After tying with Michigan State for at-large points, the Spartans were selected to move on after defeating the Hawkeyes closer to the regional meet. Ultimately, Iowa missed qualifying by one spot.

“This was a season of near misses,” coach Layne Anderson said. “We had plenty of opportunities to improve our position. We had good races but not great racing.”

With a fifth-place finish overall, the Hawkeyes ended a spot lower than last year in the regional meet. They fell to Minnesota, Illinois, Iowa State, and Nebraska, then to Michigan State.

But senior captain Hannah Roeder said she doesn’t think the loss is “an indication of the direction that the program is going.” She said Michigan State qualifying over Iowa was based on a “subjective opinion.”
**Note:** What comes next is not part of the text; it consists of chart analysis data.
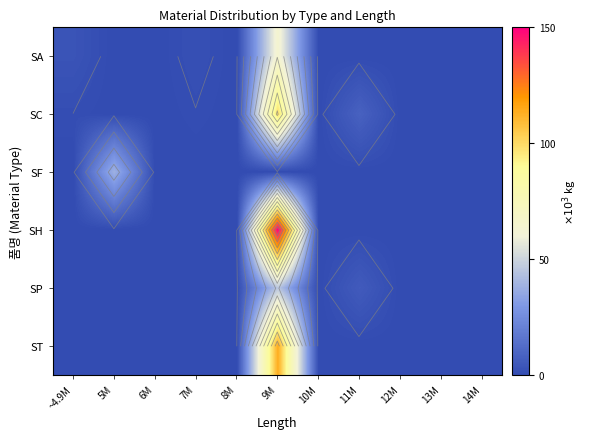

Which has a higher value, 9M or 11M?

9M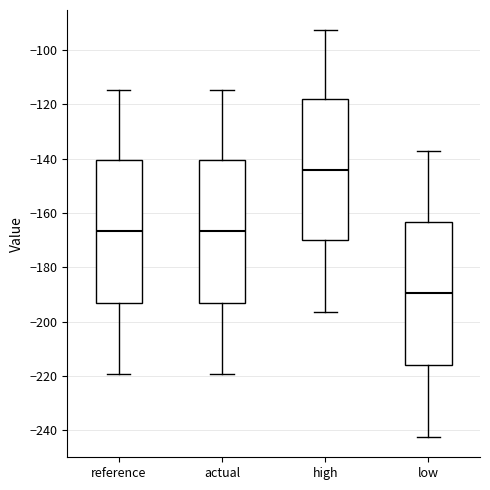

Where does the median line of the box for actual sit on the y-axis? The values are not printed on the chart, so give them approximately, as read against the axis.

-166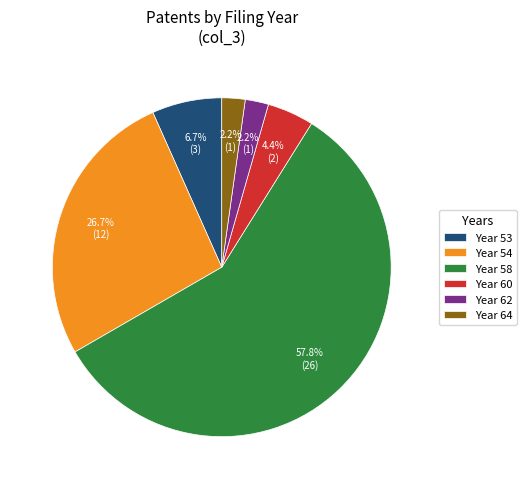

What is the ratio of the value at Year 58 to the value at Year 54?

2.2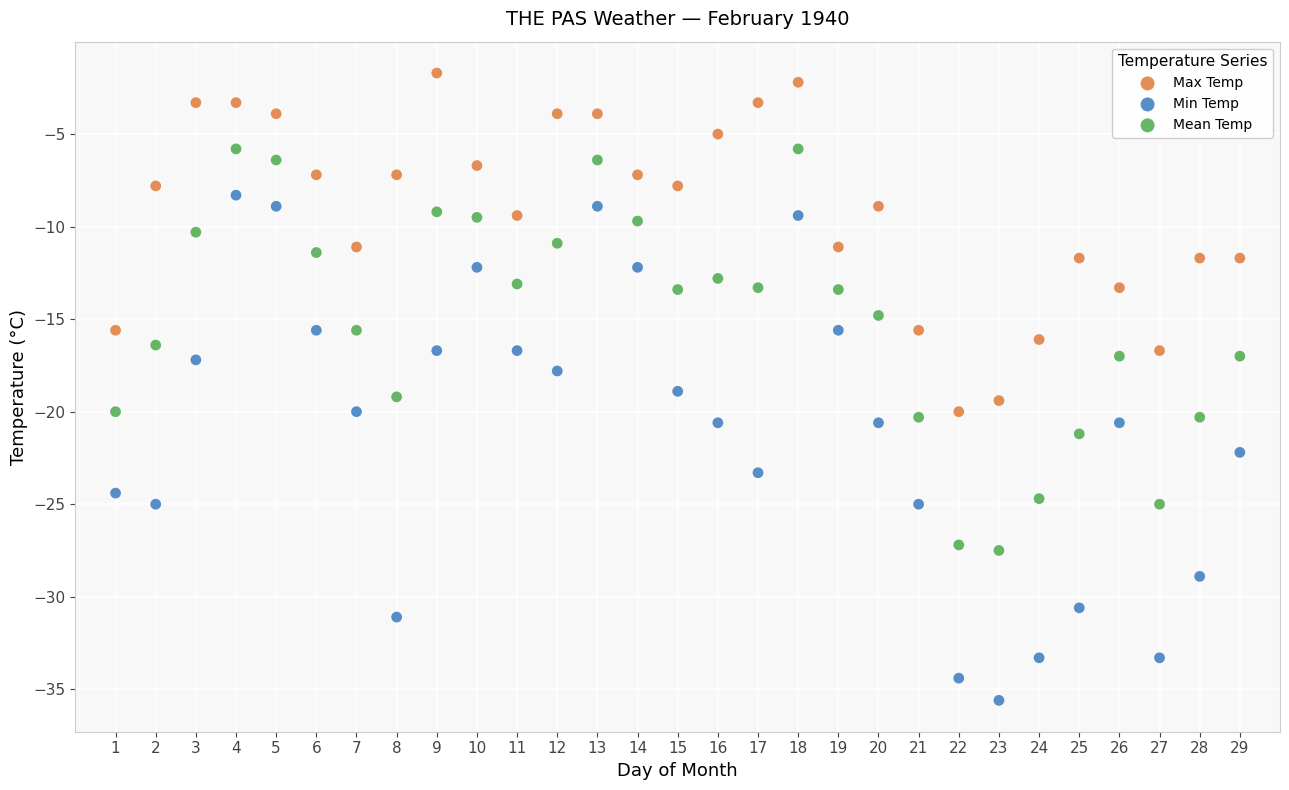

Which series has the widest spread of Y values?

Min Temp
Despite the disappointment of not qualifying, the women agreed they were not disheartened by their performances during the race. Finishing first for the Hawkeyes was sophomore Brooke Eilers, who has led the “pack” for much of the 2009 season.

Following Eilers, Amanda Hardesty, Roeder, Betsy Flood, Lauren Hardesty, and Lindsay Anderson managed to finish within 11 seconds of each other.

The closeness reflects the Hawkeyes’ aim to run together as a pack throughout the season, hoping to have their top-five finishers gain the most points possible.

“I wouldn’t say anything fell apart in this race, and I wouldn’t change anything we did,” junior Lauren Hardesty said. “It just wasn’t our time to go. Life will go on, and we always have next year.”

One positive did arise from the meet, though. Eilers managed to successfully execute a new strategy of racing she had been practicing. Anderson and Eilers agreed that her old start-off-hard style wasn’t the best way for the sophomore to win races.

To address the issue, Anderson advised Eilers to start races more “conservatively,” pacing herself more throughout the course.

Eilers said she was nervous about trying something different for the first time during an important meet, but it worked out well for her. She finished with a time of 21:14 in the 6-kilometer race and placed 13th overall.

Roeder acknowledged Eilers’ performance and said she was proud of her teammates for “putting it all on the line.”

“There’s just so many variables that go into a cross-country race,” Roeder said. “We’re not at all looking back and saying, ‘We should have done this,’ or ‘We should have done that.’ I feel like we all put forth our best effort.”